● **TO DO**
Render the stretch from the start of the rows below through the line containing "Urmareste-ne in social media", both ends included, as a Markdown table with columns Index and Line. Omit blank lines and the pictures, and output only those lines.

● **MATERIAL FOR THIS EXERCISE**

_ _ _ _

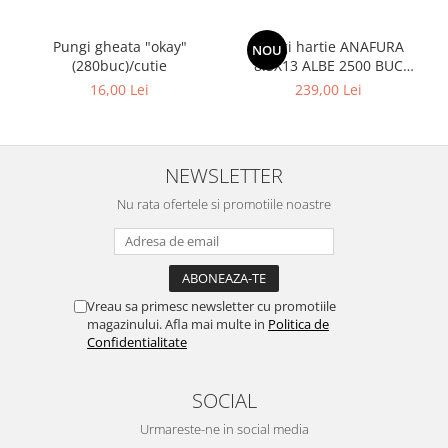
Pungi gheata "okay"
Pungi hartie ANAFURA
NOU
(280buc)/cutie
8.5X13 ALBE 2500 BUC
CUTIE
16,00 Lei
239,00 Lei
NEWSLETTER
Nu rata ofertele si promotiile noastre
Vreau sa primesc newsletter cu promotiile
magazinului. Afla mai multe in
Politica de
Confidentialitate
SOCIAL
Urmareste-ne in social media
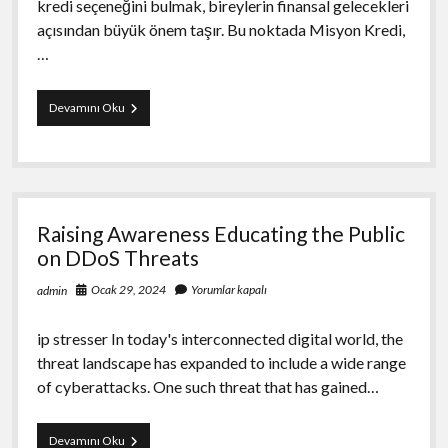
kredi seçeneğini bulmak, bireylerin finansal gelecekleri
açısından büyük önem taşır. Bu noktada Misyon Kredi,
…
Misyon
Devamını Oku
Kredi
ile
En
Uygun
Kredi
Seçeneklerini
Raising Awareness Educating the Public
Keşfedin
on DDoS Threats
Ocak 29, 2024
Yorumlar kapalı
admin
ip stresser In today's interconnected digital world, the
threat landscape has expanded to include a wide range
of cyberattacks. One such threat that has gained…
Raising
Devamını Oku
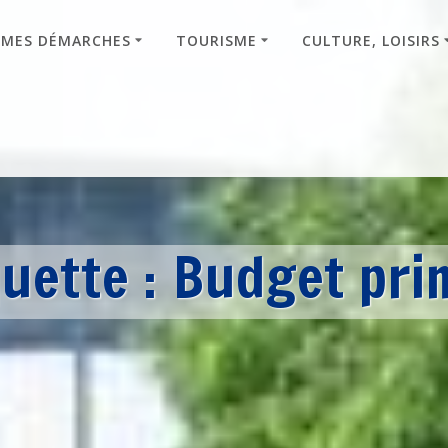
MES DÉMARCHES
TOURISME
CULTURE, LOISIRS
quette :
Budget prim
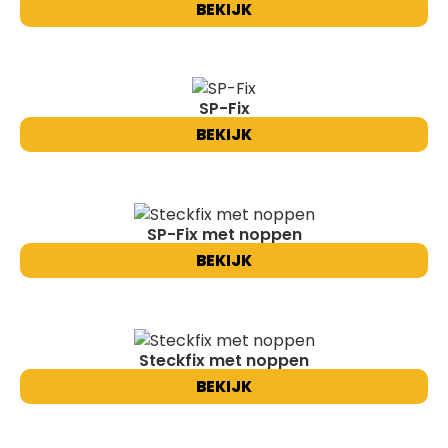
BEKIJK
SP-Fix
BEKIJK
SP-Fix met noppen
BEKIJK
Steckfix met noppen
BEKIJK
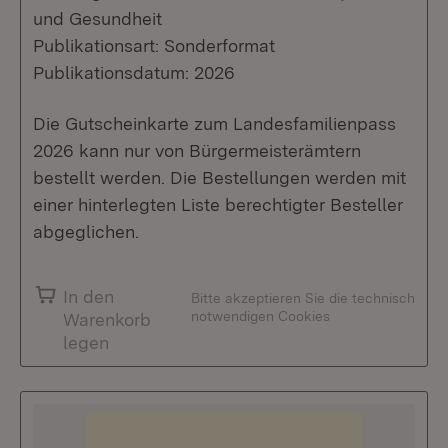
und Gesundheit
Publikationsart: Sonderformat
Publikationsdatum: 2026
Die Gutscheinkarte zum Landesfamilienpass
2026 kann nur von Bürgermeisterämtern
bestellt werden. Die Bestellungen werden mit
einer hinterlegten Liste berechtigter Besteller
abgeglichen.
In den
Bitte akzeptieren Sie die technisch
notwendigen Cookies
Warenkorb
legen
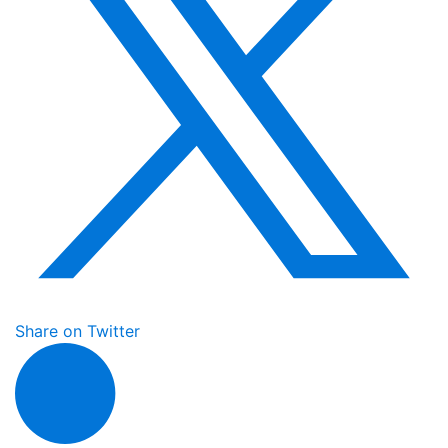
Share on Twitter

_ _ _ _

● **EXERCISE RESPONSE**
| Index | Line |
|---|---|
| 1 | Pungi gheata "okay" |
| 2 | Pungi hartie ANAFURA |
| 3 | NOU |
| 4 | (280buc)/cutie |
| 5 | 8.5X13 ALBE 2500 BUC |
| 6 | CUTIE |
| 7 | 16,00 Lei |
| 8 | 239,00 Lei |
| 9 | NEWSLETTER |
| 10 | Nu rata ofertele si promotiile noastre |
| 11 | Vreau sa primesc newsletter cu promotiile |
| 12 | magazinului. Afla mai multe in |
| 13 | Politica de |
| 14 | Confidentialitate |
| 15 | SOCIAL |
| 16 | Urmareste-ne in social media |